Bermuda Fish Chowder
“Bermuda's national dish — rockfish heads and frames simmered for hours into a dark, thick, intensely spicy tomato-based broth with onion, celery, thyme, bay, and Caribbean spices. Finished at the table with a splash of Gosling's black rum and Outerbridge's sherry-pepper rum.”
Where it comes from
Bermuda fish chowder was declared the national dish in the post-colonial era. Originally a fisherman's economical broth using the fish parts no one else wanted, it evolved into a centerpiece restaurant dish. The tableside addition of black rum (Gosling's, 1860) and sherry-pepper rum (Outerbridge's, the Bermudian original sherry-and-chili infused rum) is the signature finishing ritual.

Record extracts:
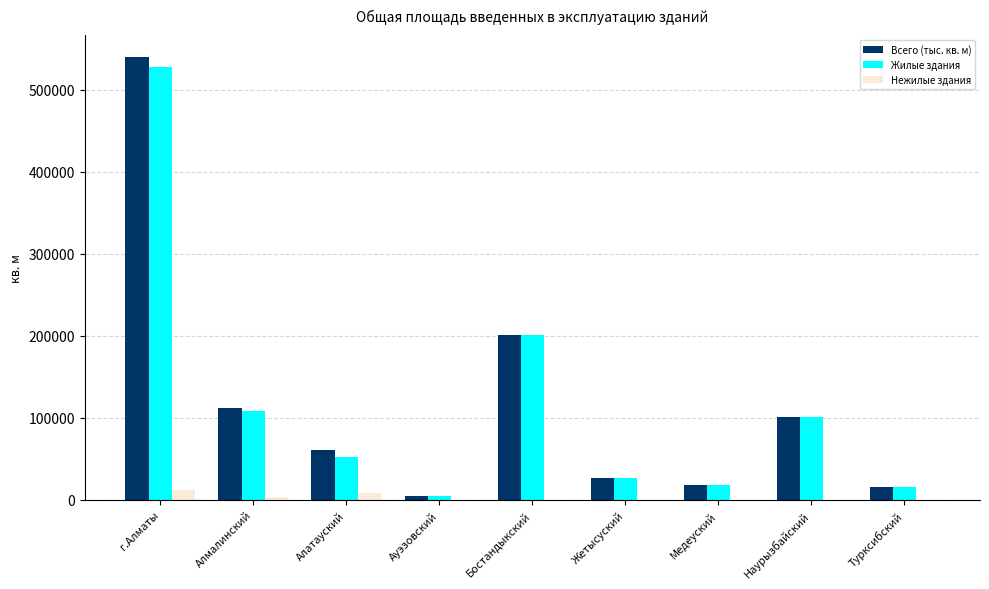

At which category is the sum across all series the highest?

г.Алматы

...

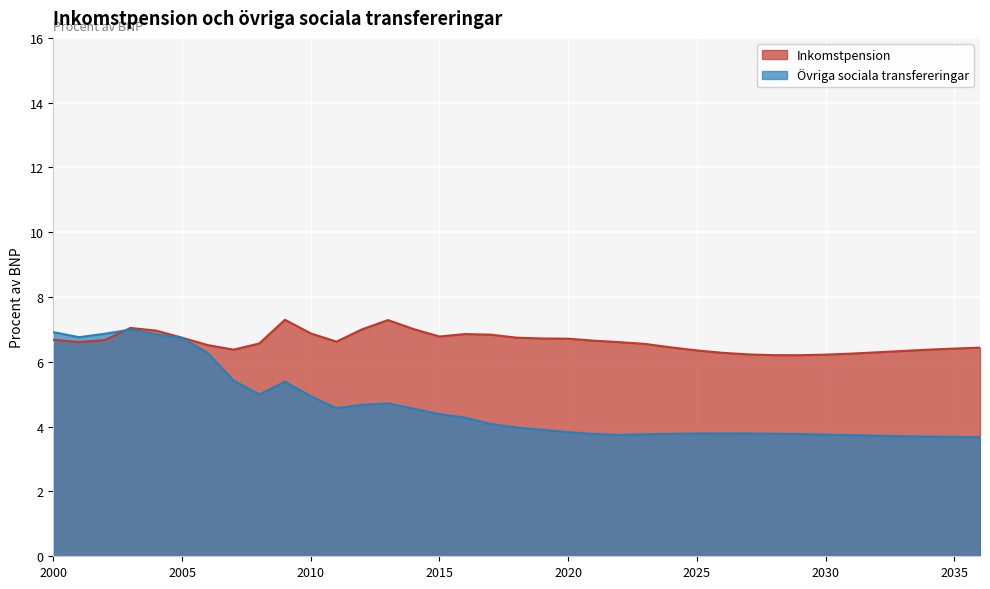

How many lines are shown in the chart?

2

Work request:
Reproduce the portion of the Bermuda fish chowder passage starting with "Where it comes" and going on through "signature finishing ritual.". The entries bear no relation to the Bermuda fish chowder passage.

Your solution:
Where it comes from
Bermuda fish chowder was declared the national dish in the post-colonial era. Originally a fisherman's economical broth using the fish parts no one else wanted, it evolved into a centerpiece restaurant dish. The tableside addition of black rum (Gosling's, 1860) and sherry-pepper rum (Outerbridge's, the Bermudian original sherry-and-chili infused rum) is the signature finishing ritual.